[begin Raw records]

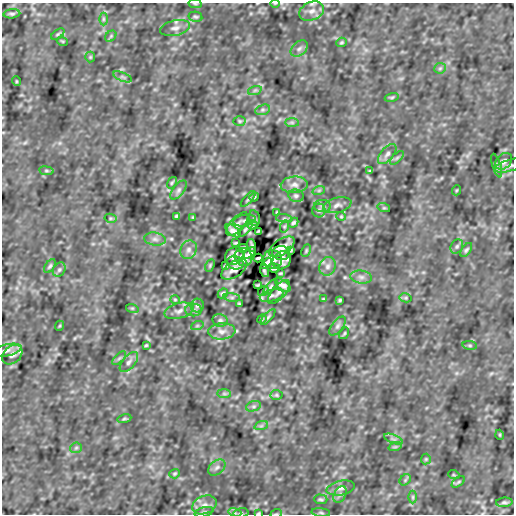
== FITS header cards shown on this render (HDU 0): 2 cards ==
NAXIS1  =                  512
NAXIS2  =                  512

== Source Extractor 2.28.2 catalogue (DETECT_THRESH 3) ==
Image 512 x 512 px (HDU 0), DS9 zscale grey, 1 PNG px = 1 image px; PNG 516 x 516 px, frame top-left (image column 1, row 512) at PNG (2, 3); each listed source drawn as its Kron ellipse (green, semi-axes under 4 px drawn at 4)
Background -1.31e-07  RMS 2.9e-06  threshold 8.74e-06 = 3 sigma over >= 5 px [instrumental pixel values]
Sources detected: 142; all 142 listed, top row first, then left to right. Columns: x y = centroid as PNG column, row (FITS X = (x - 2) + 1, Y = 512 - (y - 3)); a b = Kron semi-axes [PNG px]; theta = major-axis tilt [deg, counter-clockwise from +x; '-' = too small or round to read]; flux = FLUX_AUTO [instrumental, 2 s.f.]
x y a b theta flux
275 3 5 3 - 1.6e-04
195 4 7 3 -8 2.2e-04
312 11 13 9 22 1.5e-03
12 14 8 4 4 3.6e-04
195 17 7 5 -12 3.2e-04
103 19 6 4 90 2.9e-04
175 28 15 7 12 1.0e-03
58 34 7 4 36 2.6e-04
111 36 6 4 48 2.9e-04
62 41 6 3 -18 1.7e-04
341 42 5 4 - 2.6e-04
299 49 10 6 39 7.1e-04
90 57 5 5 - 2.4e-04
440 68 6 5 - 3.2e-04
122 77 10 4 -23 4.3e-04
16 81 5 3 - 1.7e-04
255 90 7 4 19 3.7e-04
392 97 7 4 13 2.7e-04
263 110 8 5 19 4.2e-04
240 121 6 5 - 3.0e-04
292 122 7 4 0 3.6e-04
387 154 12 6 50 7.9e-04
397 158 9 3 45 3.2e-04
504 161 9 7 43 7.2e-04
497 165 12 4 -73 3.9e-04
509 166 15 6 16 8.2e-04
46 171 7 3 -8 2.6e-04
370 171 4 3 - 2.1e-04
172 183 6 3 57 2.5e-04
294 185 13 8 5 1.3e-03
179 190 11 5 53 5.9e-04
319 190 6 4 19 2.9e-04
457 190 5 3 - 1.6e-04
296 196 8 6 -10 4.8e-04
254 197 5 4 - 2.1e-04
248 199 10 3 48 3.3e-04
337 205 14 7 15 1.0e-03
322 206 8 6 -1 6.0e-04
384 208 6 4 -18 2.5e-04
319 210 7 6 - 4.2e-04
277 212 4 3 - 2.2e-04
176 216 3 3 - 2.1e-04
341 216 5 4 - 2.0e-04
193 217 4 3 - 1.7e-04
110 218 6 4 -11 2.5e-04
254 218 8 5 -76 3.5e-04
284 219 8 4 -8 4.0e-04
244 220 11 5 10 6.2e-04
293 223 5 4 - 3.6e-04
237 224 14 7 48 9.5e-04
252 225 5 4 - 3.2e-04
285 226 6 4 71 2.7e-04
246 229 9 4 49 3.8e-04
233 231 9 4 -37 9.2e-04
258 231 3 2 - 2.2e-04
155 239 11 6 -7 7.8e-04
235 243 4 2 - 2.1e-04
252 245 6 2 -72 3.6e-04
457 246 7 6 - 4.2e-04
282 247 15 7 33 1.3e-03
242 248 6 4 3 4.5e-04
189 250 9 8 - 9.5e-04
291 250 4 3 - 2.7e-04
466 250 8 4 56 3.7e-04
306 251 6 3 64 2.5e-04
250 253 7 4 41 5.8e-04
281 253 8 7 - 6.1e-04
234 256 10 8 41 1.2e-03
243 257 9 8 - 1.4e-03
258 258 4 2 - 3.0e-04
273 259 9 9 - 1.4e-03
282 260 10 8 41 1.2e-03
235 263 8 6 -13 5.5e-04
266 263 6 4 44 6.0e-04
210 265 6 3 64 2.5e-04
50 266 8 4 56 3.7e-04
225 266 4 3 - 2.7e-04
327 266 9 8 - 9.3e-04
274 268 6 4 -6 4.0e-04
234 269 15 7 34 1.3e-03
59 270 7 6 - 4.2e-04
264 271 6 2 -72 3.6e-04
281 273 4 2 - 2.1e-04
361 277 11 6 -7 7.8e-04
258 285 3 2 - 2.2e-04
283 285 9 4 -37 9.1e-04
270 287 9 4 49 3.8e-04
264 291 6 4 31 2.9e-04
279 292 15 6 49 9.5e-04
223 293 5 4 - 3.6e-04
272 296 12 6 14 7.8e-04
232 297 8 4 -8 4.0e-04
406 298 6 4 -11 2.5e-04
323 299 4 3 - 1.7e-04
175 300 5 4 - 2.0e-04
340 300 3 3 - 2.1e-04
239 304 4 3 - 2.2e-04
197 306 7 6 - 4.3e-04
132 308 6 4 -18 2.5e-04
194 310 8 6 -1 6.0e-04
179 311 15 7 15 1.1e-03
268 317 10 3 48 3.3e-04
262 319 5 4 - 2.1e-04
220 320 8 6 -10 4.8e-04
59 326 5 3 - 1.7e-04
197 326 6 4 19 2.9e-04
337 326 11 5 53 5.9e-04
222 331 13 8 5 1.3e-03
344 333 6 3 57 2.5e-04
146 345 4 3 - 2.2e-04
470 345 7 4 -8 2.6e-04
6 350 15 6 13 9.0e-04
12 355 11 8 43 1.0e-03
119 358 9 3 45 3.2e-04
129 362 12 6 50 7.8e-04
224 394 7 4 0 3.6e-04
276 395 6 5 - 3.0e-04
253 406 8 5 19 4.1e-04
124 419 7 4 13 2.8e-04
261 426 7 4 19 3.7e-04
500 435 5 3 - 1.6e-04
394 439 10 4 -23 4.3e-04
395 447 7 4 18 2.7e-04
76 448 6 5 - 3.2e-04
426 459 5 5 - 2.4e-04
217 467 10 6 39 7.1e-04
175 474 5 4 - 2.6e-04
454 475 6 3 -18 1.7e-04
405 480 6 4 48 3.0e-04
458 482 7 4 36 2.6e-04
341 488 14 7 12 9.3e-04
340 494 9 5 63 5.3e-04
413 497 6 4 90 2.9e-04
321 499 6 5 - 3.5e-04
504 502 8 4 4 3.5e-04
204 505 13 9 22 1.4e-03
204 512 10 5 16 4.4e-04
235 513 6 4 -17 3.6e-04
241 513 7 5 10 3.7e-04
258 513 3 2 - 2.1e-04
321 513 9 3 -5 3.3e-04
276 514 6 3 18 2.2e-04
At the frame edge (FLAGS 8, measured only in part): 7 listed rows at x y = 275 3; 195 4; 312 11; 509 166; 241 513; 258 513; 276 514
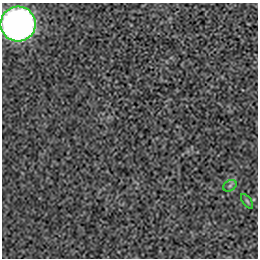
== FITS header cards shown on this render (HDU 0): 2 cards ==
NAXIS1  =                  256 / length of data axis 1
NAXIS2  =                  256 / length of data axis 2

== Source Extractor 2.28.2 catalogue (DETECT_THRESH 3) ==
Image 256 x 256 px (HDU 0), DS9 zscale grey, 1 PNG px = 1 image px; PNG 260 x 260 px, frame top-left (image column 1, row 256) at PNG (2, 3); each listed source drawn as its Kron ellipse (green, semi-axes under 4 px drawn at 4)
Background -1.02e-04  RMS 0.0027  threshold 0.00795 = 3 sigma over >= 5 px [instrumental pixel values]
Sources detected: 3; all 3 listed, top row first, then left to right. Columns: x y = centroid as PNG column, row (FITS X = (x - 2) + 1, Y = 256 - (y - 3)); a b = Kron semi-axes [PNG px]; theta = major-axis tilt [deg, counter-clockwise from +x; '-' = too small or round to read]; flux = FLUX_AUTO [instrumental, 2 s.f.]
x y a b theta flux
18 24 17 17 - 110
230 186 7 5 31 0.42
247 201 8 4 -55 0.31
At the frame edge (FLAGS 8, measured only in part): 1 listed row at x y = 18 24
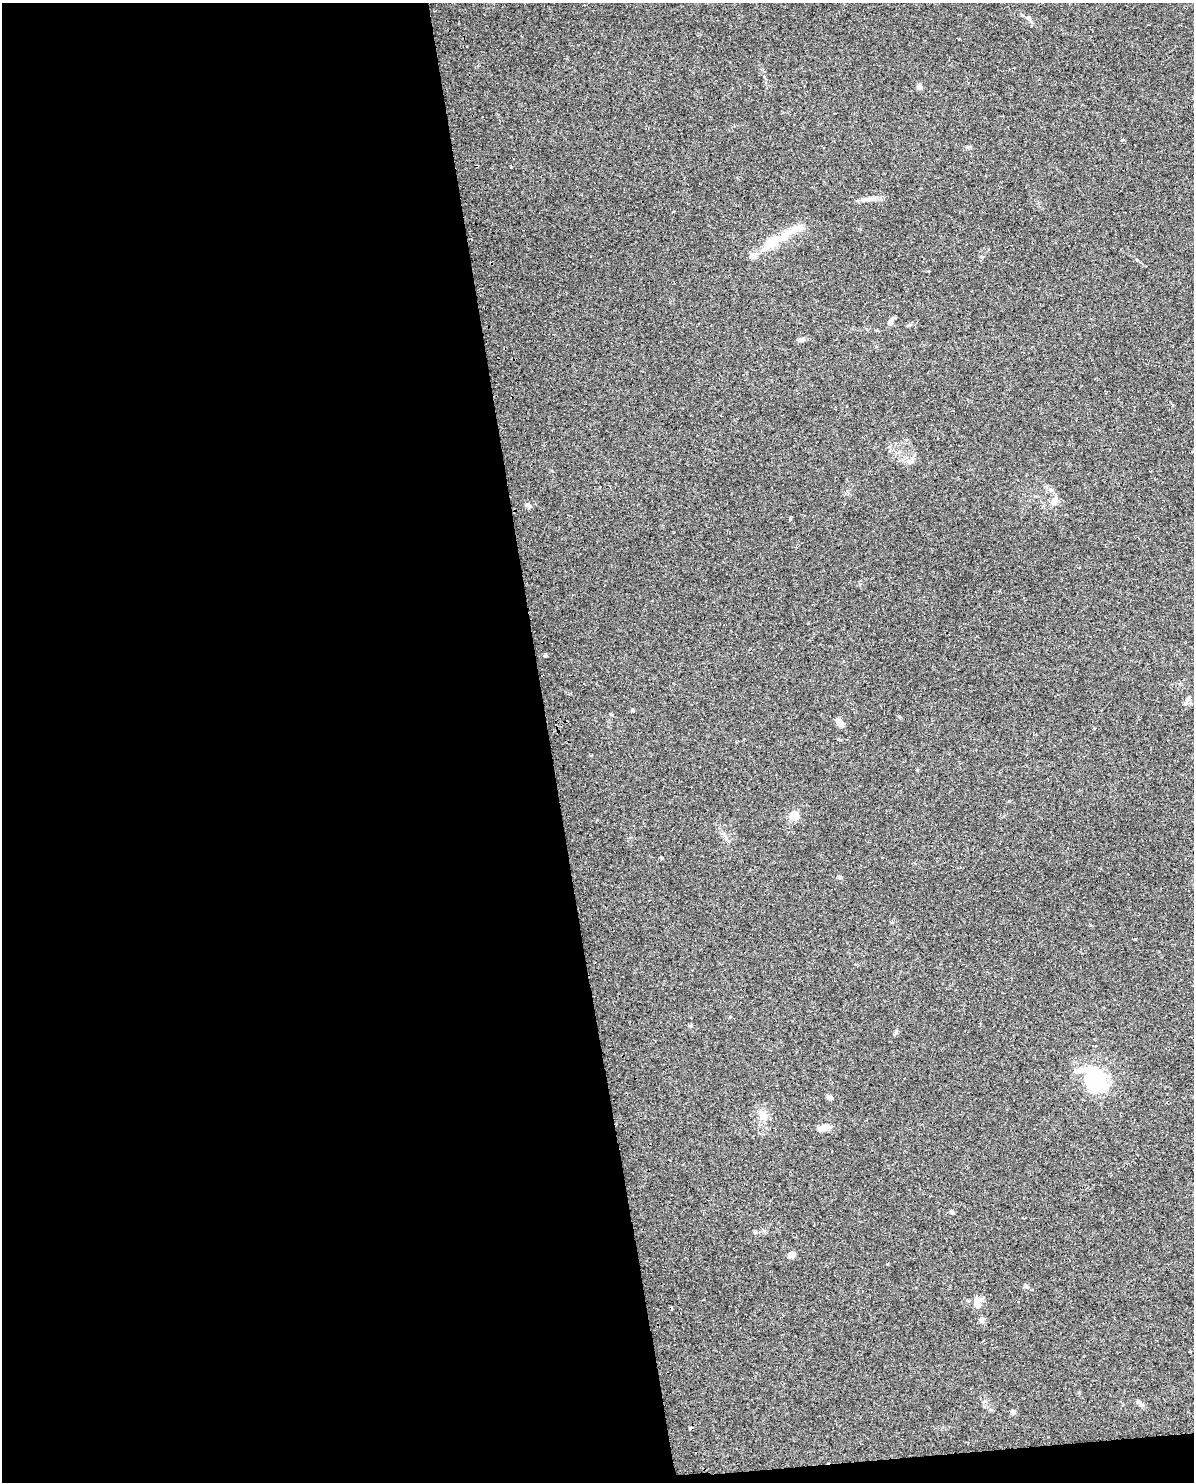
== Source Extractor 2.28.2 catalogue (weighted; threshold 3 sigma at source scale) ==
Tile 9 of 4 x 3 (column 1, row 3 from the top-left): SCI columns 32-1223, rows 71-1550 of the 4828 x 4534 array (HDU 1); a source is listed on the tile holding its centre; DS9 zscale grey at full resolution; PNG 1196 x 1484 px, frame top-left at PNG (2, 3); no overlay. Shown black and unused: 47% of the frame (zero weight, under 2 of 3 exposures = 2% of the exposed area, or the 3 px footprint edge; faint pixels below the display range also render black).
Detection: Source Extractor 2.28.2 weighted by HDU 2 'WHT'; one run over the whole footprint, this tile lists its part. Background 0.0735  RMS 0.009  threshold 0.0404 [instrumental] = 3 sigma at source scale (4.5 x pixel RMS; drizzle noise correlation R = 1.50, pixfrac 1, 0.0396/0.0396 arcsec/px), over >= 5 px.
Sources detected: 31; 1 inside a brighter object's white glare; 2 cosmic-ray / hot-pixel residue — not listed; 1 inside a brighter listed object's ellipse — not listed separately; the other 27 listed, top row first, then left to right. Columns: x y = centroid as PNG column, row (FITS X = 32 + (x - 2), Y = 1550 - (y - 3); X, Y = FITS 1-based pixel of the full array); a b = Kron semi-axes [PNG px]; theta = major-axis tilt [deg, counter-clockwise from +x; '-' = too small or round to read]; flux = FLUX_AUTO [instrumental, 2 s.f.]
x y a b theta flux
919 87 8 6 -58 2.5
1123 140 5 2 - 0.9
866 199 19 5 6 5.2
771 242 35 13 35 22
891 322 10 6 72 2.9
801 339 9 6 8 2.5
1054 500 13 7 59 4.5
529 505 9 5 -32 2.2
545 655 3 3 - 11
632 710 5 4 - 1.2
840 723 11 7 -50 5.1
1009 801 4 3 - 0.8
794 815 5 5 - 34
726 838 7 4 -89 1.8
839 877 6 4 -16 1.5
1096 1079 14 9 -43 130
829 1097 7 5 -30 2.4
763 1115 16 10 -68 10
824 1127 18 7 15 5.8
952 1212 6 4 -31 1.5
755 1232 5 5 - 1.3
791 1255 9 7 29 3.9
1026 1287 7 4 -1 1.5
977 1303 14 10 79 6.8
982 1320 7 7 - 2.4
1141 1404 7 5 -30 2
1013 1412 7 6 - 1.6
Unlisted compact peaks at least as high as the median listed source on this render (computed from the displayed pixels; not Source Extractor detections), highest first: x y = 790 519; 1029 19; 896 1031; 1022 15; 611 714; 662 858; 511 167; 1090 925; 887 1264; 909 462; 982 257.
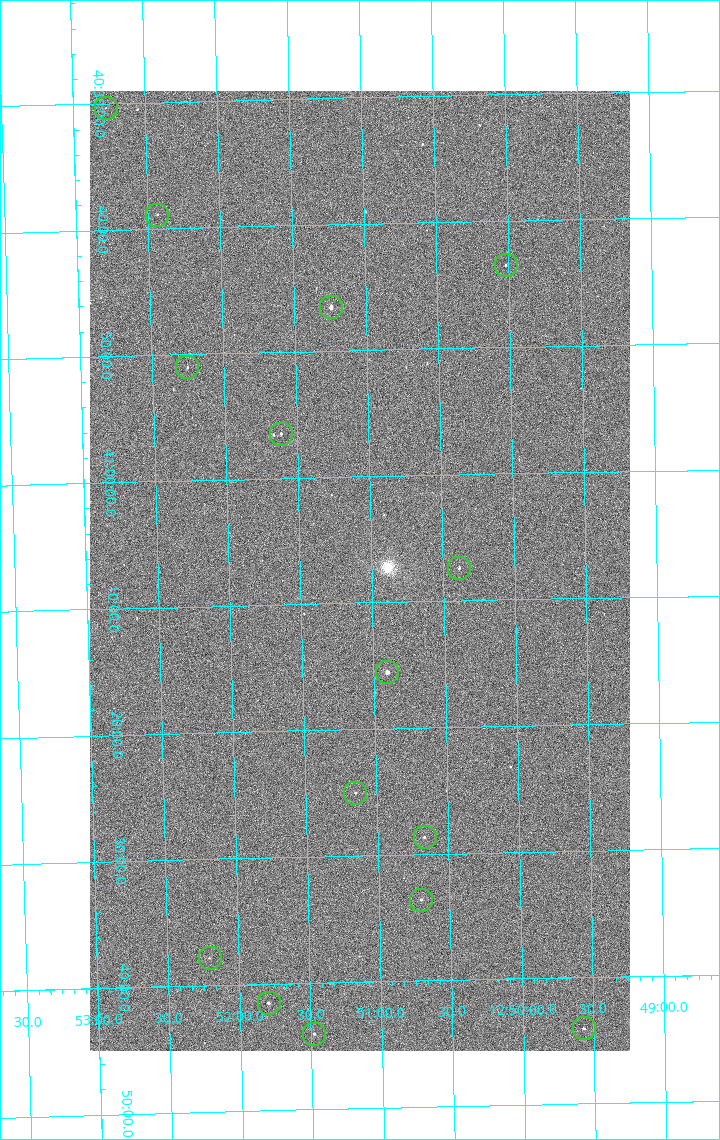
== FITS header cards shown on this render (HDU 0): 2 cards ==
NAXIS1  =                 1080 / length of data axis 1
NAXIS2  =                 1920 / length of data axis 2

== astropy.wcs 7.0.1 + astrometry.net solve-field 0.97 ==
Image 1080 x 1920 px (HDU 0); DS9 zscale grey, zoomed out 1/2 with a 90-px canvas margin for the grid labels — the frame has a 2x2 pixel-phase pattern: the four 2x2 pixel phases sit at different levels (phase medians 1002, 852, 798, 999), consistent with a one-shot-colour (mosaic) sensor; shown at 1/2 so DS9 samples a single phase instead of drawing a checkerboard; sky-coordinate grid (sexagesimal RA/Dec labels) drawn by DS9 from the SOLVED WCS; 15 Tycho-2 reference stars matched to detected sources circled (green)
Header WCS: none
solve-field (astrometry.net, Tycho-2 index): SOLVED blind (the file carries no WCS)
Solved WCS: RA---TAN-SIP/DEC--TAN-SIP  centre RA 12:51:05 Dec +41:07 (192.77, +41.12 deg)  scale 2.38 arcsec/px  FOV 42.8' x 76.0'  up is -179 deg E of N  parity flipped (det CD > 0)
(file carries no celestial WCS; the grid is the blind solution)
Tycho-2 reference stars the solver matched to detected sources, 15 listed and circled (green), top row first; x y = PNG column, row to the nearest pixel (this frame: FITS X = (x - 90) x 2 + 1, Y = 1920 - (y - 91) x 2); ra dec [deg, ICRS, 3 dp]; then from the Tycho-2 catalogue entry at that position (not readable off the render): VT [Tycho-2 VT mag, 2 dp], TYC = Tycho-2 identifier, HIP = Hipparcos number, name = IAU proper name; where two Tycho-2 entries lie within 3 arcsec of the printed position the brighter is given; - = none
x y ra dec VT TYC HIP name
106 108 193.194 +40.505 12.48 3021-1340-1 - -
157 215 193.109 +40.648 12.32 3021-1216-1 - -
506 266 192.504 +40.725 11.86 3021-1162-1 - -
331 308 192.810 +40.776 9.69 3021-1108-1 - -
187 368 193.064 +40.851 11.36 3021-1025-1 - -
281 434 192.903 +40.941 11.82 3021-941-1 - -
459 568 192.596 +41.123 11.21 3021-53-1 - -
387 672 192.726 +41.259 9.76 3023-213-1 62700 -
355 793 192.787 +41.417 12.26 3023-139-1 - -
424 838 192.667 +41.478 11.08 3023-113-1 - -
421 900 192.675 +41.560 11.35 3023-88-1 - -
210 958 193.051 +41.631 12.16 3023-47-1 - -
268 1004 192.949 +41.692 10.25 3023-19-1 - -
584 1028 192.392 +41.734 11.39 3023-243-1 - -
314 1034 192.870 +41.734 10.72 3023-898-1 - -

[end Raw records]

Please render the lines between the one holding "2.28.2 catalogue (weighted;" and the one holding "Tile 9 of 4", inclusive, as a JSON list of strings with one string per line and blank lines left out.

[
  "== Source Extractor 2.28.2 catalogue (weighted; threshold 3 sigma at source scale) ==",
  "Tile 9 of 4 x 3 (column 1, row 3 from the top-left): SCI columns 32-1223, rows 71-1550 of the 4828 x 4534 array (HDU 1); a source is listed on the tile holding its centre; DS9 zscale grey at full resolution; PNG 1196 x 1484 px, frame top-left at PNG (2, 3); no overlay. Shown black and unused: 47% of the frame (zero weight, under 2 of 3 exposures = 2% of the exposed area, or the 3 px footprint edge; faint pixels below the display range also render black)."
]